Design: Single-centre observational cohort study.
Setting: An outpatient HIV department in a secondary care UK hospital.
Participants: 1359 HIV-infected adults.
Main Outcome Measures: Demographic information (age, gender, ethnicity, and sexual orientation), site of initial HIV diagnosis (Routine settings such as HIV/GUM clinics versus Non-Routine settings such as primary care and community venues), stage of HIV infection, CD4 count and seroconversion symptoms were collated for each participant.
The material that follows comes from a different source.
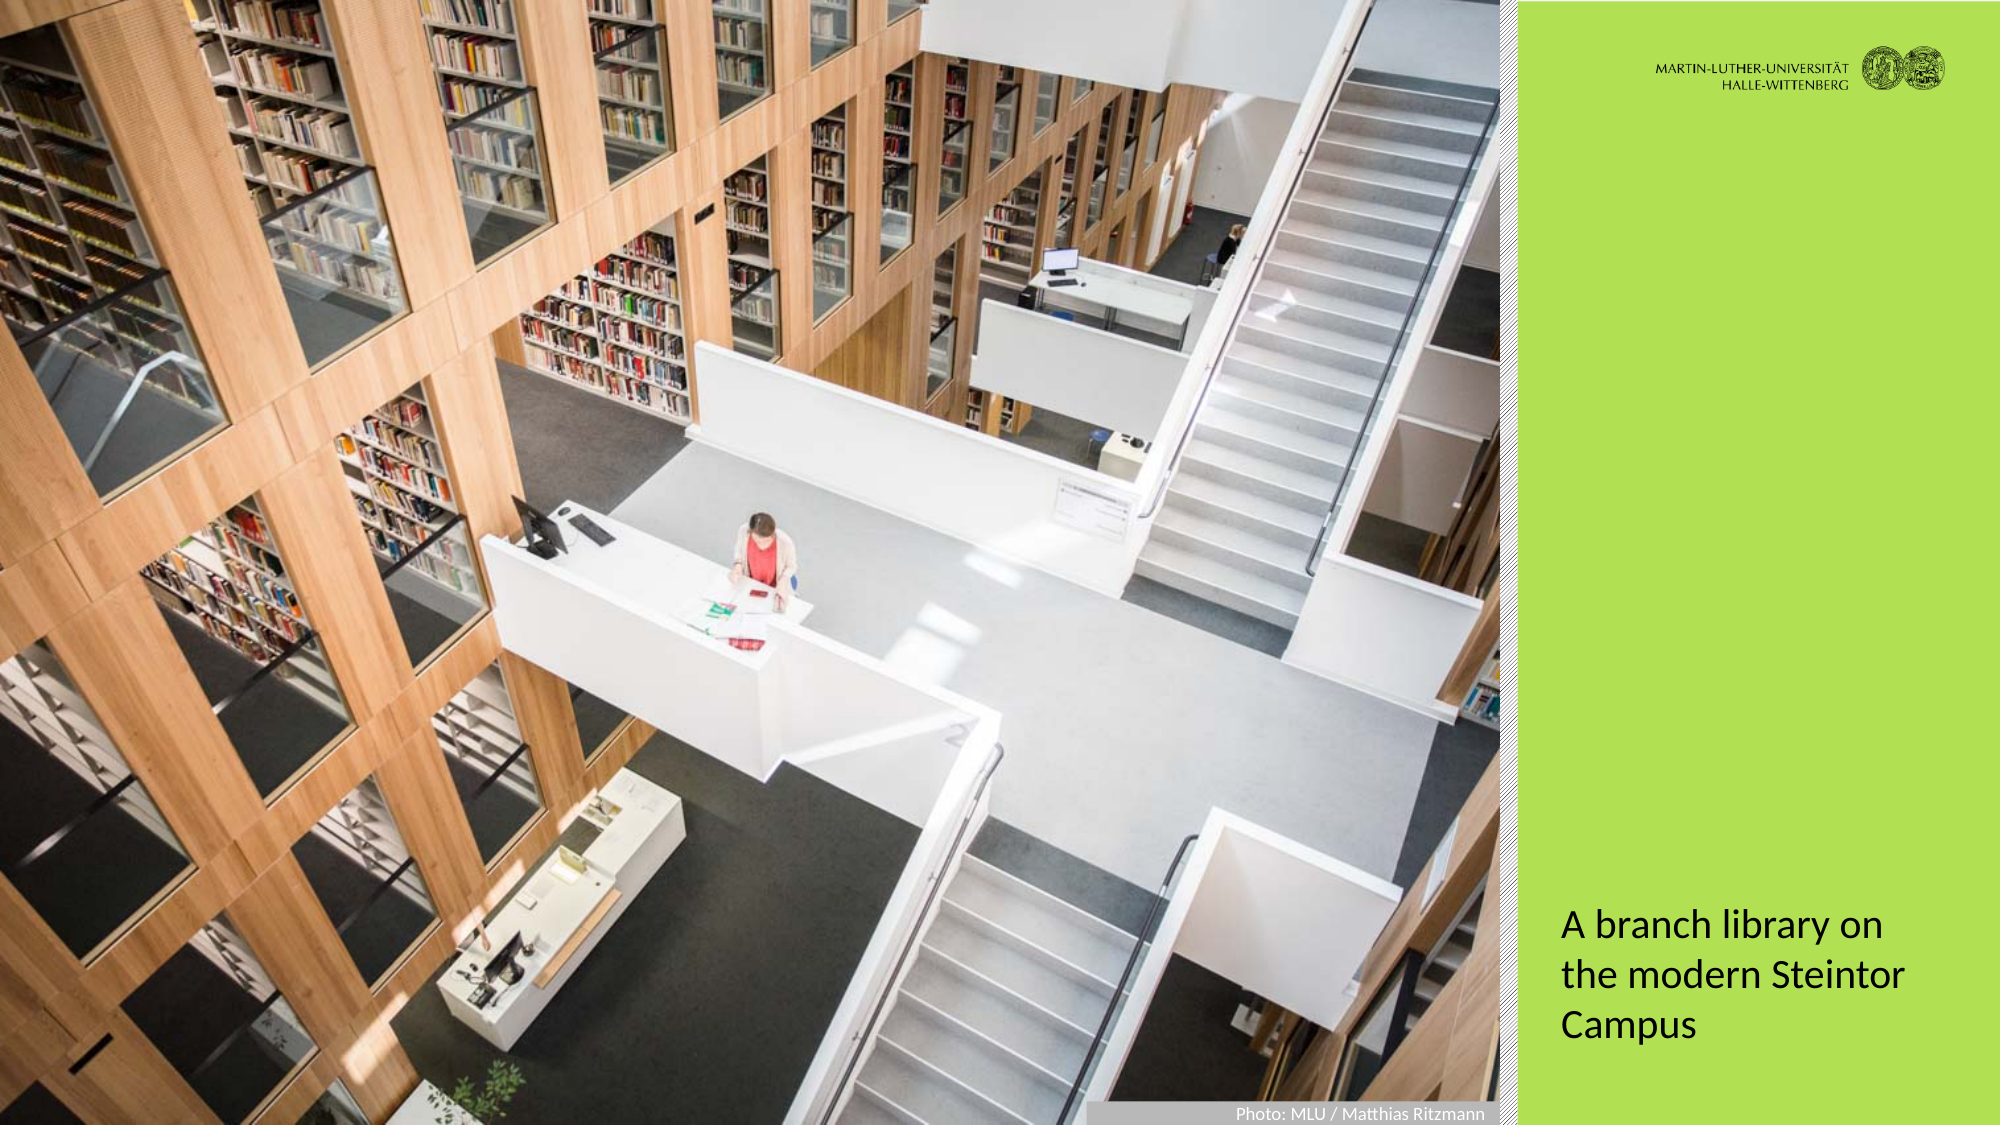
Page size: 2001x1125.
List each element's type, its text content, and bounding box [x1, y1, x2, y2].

picture [1656, 46, 1945, 90]
list A branch library on the modern Steintor Campus [1561, 237, 1945, 1065]
picture [0, 0, 1500, 1125]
Results: There was a significant increase in the proportion of new HIV diagnoses made in Non-Routine settings (from 27.0% in 2000 to 58.8% in 2012; p<0.001). Overall there was a decrease in the rate of late diagnosis from 50.7% to 32.9% (p=0.001). Diagnosis of recent infection increased from 23.0% to 47.1% (p=0.001). Of those with recent infection, significantly more patients were likely to report symptoms consistent with a seroconversion illness over the 13 years (17.6% to 65.0%; p<0.001).
Conclusions: This is the first study, we believe, to demonstrate significant improvements in HIV diagnosis and a shift in diagnosis of HIV from HIV/GUM settings to primary practice and community settings due to multiple initiatives.